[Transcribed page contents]

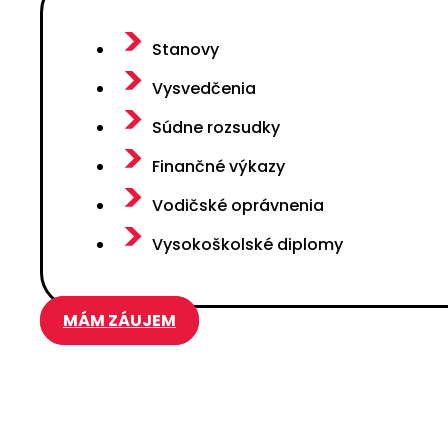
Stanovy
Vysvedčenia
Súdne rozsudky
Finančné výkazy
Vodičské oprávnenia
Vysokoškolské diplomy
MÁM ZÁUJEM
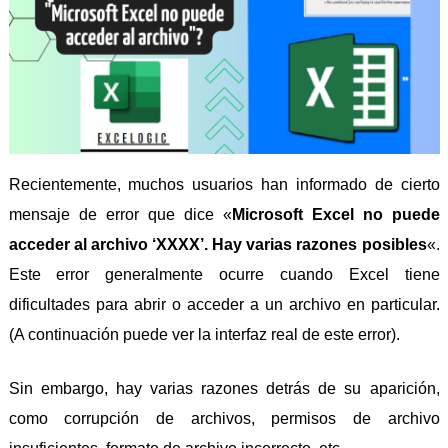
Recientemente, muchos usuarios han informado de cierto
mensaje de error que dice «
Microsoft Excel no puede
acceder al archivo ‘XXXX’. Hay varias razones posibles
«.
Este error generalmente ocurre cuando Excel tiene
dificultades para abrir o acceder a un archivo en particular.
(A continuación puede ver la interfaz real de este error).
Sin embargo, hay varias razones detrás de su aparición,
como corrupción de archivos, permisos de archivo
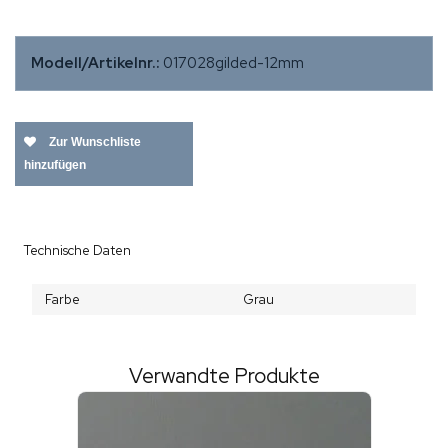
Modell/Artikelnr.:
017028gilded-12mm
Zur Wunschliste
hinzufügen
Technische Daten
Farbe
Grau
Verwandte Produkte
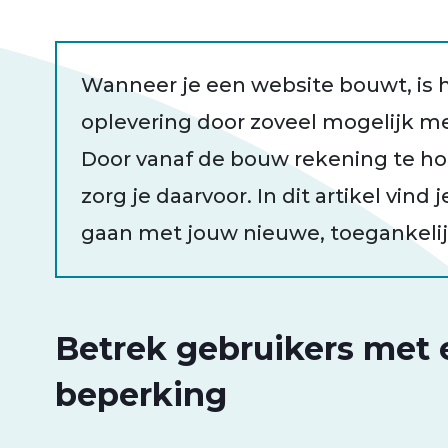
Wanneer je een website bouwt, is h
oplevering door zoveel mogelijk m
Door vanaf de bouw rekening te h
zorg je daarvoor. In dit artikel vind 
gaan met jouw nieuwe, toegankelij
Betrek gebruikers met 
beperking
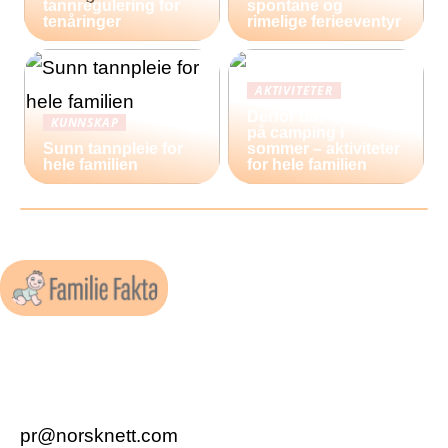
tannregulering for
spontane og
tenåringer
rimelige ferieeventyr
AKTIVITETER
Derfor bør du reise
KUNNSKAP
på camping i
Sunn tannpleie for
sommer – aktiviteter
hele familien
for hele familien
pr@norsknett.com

[Brief] From the items above, pull out every line that contains the string "error", matching case exactly.

[Written answer]
mensaje de error que dice «
Este error generalmente ocurre cuando Excel tiene
(A continuación puede ver la interfaz real de este error).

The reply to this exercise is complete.